<ロティの民話> 次のお話

ヤシの木いいつけを守らなかった娘 

テキスト提供:渡辺(岡崎)紀子さん

 

ロテ島はちっちゃな島です。大きな町なんかありません。部落がぽつんぽつんとあったり。ちょっとした村や町らしいものがあるだけです。そこのある村にむかし年老いた未亡人と孫娘が住んでいました。家は一間だけの小さなものでした。家の裏にはわずかばかりの野菜畑があり、大豆やイモなどが植えられていました。とはいえ二人が食べてゆくにさえ十分ではありませんでした。

年老いた女は毎日海へ魚をとりに行きました。そのあいだ孫娘はご飯をたき、カレースープを作りました。夕方になると女は魚を持ってかえり、魚を料理しました。それから二人はいっしょに食事をします。こうして二人は毎日を過ごしていました。

ある時、女はいつものように海へ出かけようとして、孫娘にいいました。

「きょうは米一粒だけたいておくれ、それで充分だからね。」

そういって女はでかけました。娘の方はとても不思議に思いました。「米一粒ばかりたいてもどうにもならないは。面 倒なだけじゃないの。二人分に足りるはずがないもの。」

娘は一カテ(625g)の米を計りました。火をおこし鍋に米を入れ、火にかけました。娘はご飯ができるのを待ちました。一時間ぐらいたってからもうたけたかしらと鍋のふたを持ち上げると、おカユがあふれ出てきました。そして流れはじめ、とまらないのです。さあ、娘はびっくりしてしまいました。「どど、どうしたのかしら。どうやったらいいのかしら」と娘はあわてふためいて右往左往するばかりです。

そうしているうちに熱いおカユはあふれ続け、台所一面 に流れると外にもあふれ出しました。ついには家の庭いっぱいおカユがはんらんしてしまいました。娘はおばあさんを探しにかけ出しました。どんなに怒られるかとずっと泣き続けました。

海の近くでかえりかけていたおばあさんに会いました。泣きじゃくりながら娘はつつみかくさず出来事を話しました。娘はいつも正直でした。おばあさんは話を聞き終わるとたいそう怒って丸太をひろって孫娘を打ちました。可愛そうに娘は痛がって悲鳴をあげました。すると……不思議なことに娘が消えてしまったのです。そしてそこには一ぴきのサルが現れました。その動物は実はさっきの娘が化身した姿でした。

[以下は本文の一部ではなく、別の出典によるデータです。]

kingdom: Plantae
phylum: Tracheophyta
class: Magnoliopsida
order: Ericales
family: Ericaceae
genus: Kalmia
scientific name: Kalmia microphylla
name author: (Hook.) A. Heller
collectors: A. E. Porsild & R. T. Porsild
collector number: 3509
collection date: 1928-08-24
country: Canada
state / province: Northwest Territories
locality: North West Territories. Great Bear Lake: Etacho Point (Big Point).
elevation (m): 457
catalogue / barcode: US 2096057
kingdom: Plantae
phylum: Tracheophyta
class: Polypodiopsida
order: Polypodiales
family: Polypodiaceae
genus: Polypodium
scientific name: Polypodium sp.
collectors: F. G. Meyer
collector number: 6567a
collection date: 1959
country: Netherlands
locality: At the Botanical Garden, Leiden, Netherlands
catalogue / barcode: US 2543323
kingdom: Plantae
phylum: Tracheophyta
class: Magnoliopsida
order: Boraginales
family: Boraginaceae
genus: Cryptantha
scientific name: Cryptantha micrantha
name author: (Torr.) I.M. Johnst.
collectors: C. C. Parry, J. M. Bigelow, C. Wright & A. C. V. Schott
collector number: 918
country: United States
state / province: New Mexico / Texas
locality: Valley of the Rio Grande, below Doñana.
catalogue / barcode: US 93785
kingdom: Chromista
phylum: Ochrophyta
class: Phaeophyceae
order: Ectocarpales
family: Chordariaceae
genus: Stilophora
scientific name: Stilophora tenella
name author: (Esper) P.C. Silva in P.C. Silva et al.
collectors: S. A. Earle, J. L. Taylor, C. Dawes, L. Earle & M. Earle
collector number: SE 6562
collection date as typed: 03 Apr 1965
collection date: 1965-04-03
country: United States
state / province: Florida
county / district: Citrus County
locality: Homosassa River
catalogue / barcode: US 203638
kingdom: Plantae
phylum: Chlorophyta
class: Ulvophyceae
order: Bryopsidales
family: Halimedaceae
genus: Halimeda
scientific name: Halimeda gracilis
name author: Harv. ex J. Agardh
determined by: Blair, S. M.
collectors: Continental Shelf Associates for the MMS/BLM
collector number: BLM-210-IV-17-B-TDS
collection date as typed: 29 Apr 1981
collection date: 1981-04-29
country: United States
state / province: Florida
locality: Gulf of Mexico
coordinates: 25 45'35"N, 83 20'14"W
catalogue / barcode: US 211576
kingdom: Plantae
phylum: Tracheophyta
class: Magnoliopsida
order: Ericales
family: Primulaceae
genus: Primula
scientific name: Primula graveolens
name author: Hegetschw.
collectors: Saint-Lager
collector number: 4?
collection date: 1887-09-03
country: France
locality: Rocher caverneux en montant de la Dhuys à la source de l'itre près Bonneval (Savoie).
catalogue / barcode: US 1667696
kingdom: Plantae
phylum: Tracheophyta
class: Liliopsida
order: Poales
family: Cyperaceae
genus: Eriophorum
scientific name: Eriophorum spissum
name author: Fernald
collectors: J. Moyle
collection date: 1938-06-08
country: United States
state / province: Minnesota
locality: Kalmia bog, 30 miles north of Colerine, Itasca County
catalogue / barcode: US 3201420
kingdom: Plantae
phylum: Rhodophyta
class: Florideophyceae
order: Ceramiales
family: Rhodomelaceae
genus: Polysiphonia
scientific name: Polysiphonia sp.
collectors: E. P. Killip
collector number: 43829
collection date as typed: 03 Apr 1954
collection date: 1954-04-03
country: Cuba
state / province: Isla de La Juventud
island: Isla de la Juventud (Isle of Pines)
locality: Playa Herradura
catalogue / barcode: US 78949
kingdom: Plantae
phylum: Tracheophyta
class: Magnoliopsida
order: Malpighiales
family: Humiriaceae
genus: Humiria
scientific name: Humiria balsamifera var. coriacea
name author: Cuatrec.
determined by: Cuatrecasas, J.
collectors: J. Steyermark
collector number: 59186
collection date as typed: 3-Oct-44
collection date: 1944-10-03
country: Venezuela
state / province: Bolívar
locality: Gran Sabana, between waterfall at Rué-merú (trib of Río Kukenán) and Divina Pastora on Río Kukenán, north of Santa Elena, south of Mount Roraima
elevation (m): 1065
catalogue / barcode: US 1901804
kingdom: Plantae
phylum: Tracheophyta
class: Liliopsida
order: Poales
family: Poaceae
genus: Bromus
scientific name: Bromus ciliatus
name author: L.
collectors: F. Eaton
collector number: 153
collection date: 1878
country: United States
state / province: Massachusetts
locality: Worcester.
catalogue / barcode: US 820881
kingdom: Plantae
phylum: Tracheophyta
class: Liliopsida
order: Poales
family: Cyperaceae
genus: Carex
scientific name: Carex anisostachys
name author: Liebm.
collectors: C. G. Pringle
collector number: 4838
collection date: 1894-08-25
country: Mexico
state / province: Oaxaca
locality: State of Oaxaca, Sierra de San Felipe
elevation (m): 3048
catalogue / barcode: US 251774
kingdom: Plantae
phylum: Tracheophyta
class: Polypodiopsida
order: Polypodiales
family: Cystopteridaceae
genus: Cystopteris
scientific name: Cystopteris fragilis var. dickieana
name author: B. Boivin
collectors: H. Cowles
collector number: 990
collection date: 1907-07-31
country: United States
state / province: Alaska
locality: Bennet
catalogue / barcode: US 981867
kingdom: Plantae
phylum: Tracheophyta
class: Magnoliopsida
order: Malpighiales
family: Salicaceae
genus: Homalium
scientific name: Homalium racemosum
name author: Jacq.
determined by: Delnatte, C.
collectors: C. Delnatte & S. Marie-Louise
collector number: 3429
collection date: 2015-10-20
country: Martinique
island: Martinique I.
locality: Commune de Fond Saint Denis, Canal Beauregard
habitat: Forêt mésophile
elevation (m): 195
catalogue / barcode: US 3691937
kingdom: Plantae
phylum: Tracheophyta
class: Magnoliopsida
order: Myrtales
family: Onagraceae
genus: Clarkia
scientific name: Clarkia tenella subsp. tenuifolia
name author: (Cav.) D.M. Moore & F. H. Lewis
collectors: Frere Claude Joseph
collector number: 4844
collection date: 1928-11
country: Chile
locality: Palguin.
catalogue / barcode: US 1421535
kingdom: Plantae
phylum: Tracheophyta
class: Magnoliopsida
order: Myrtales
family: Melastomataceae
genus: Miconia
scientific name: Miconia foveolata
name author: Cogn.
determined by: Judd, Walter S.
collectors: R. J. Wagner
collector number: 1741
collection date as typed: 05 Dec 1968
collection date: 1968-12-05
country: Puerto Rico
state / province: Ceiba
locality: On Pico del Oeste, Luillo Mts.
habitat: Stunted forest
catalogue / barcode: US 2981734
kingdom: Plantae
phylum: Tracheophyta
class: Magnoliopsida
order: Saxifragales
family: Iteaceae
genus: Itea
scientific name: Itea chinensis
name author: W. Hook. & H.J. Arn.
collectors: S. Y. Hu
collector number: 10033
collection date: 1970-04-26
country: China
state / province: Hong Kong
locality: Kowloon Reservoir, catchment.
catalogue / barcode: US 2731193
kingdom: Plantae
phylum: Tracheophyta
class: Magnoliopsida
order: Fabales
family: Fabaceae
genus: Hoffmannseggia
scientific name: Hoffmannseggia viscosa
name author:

サルは木に飛び移りながらおばあさんにいいました。「おばあさん。私はもういないわよ。おばあさんはひとりぼっちになったのよ。誰が手伝いをするの。おばあさんのためにご飯を作ってくれるものはもういないし、お茶を飲むにも水をくんできてくれるものはいないのよ。」そういうとサルは姿を消してしまいました。

年寄りの女は悲しみました。とても後悔しました。ああ、どうして自分の孫をぶったりしたんだろう。もうひとりぼっちになって、話し相手もいなくなってしまった。世話をしてくれるものがいなくなってしまった。

こんなわけでロテ島の人々は今でも子どもの頭をぶちません。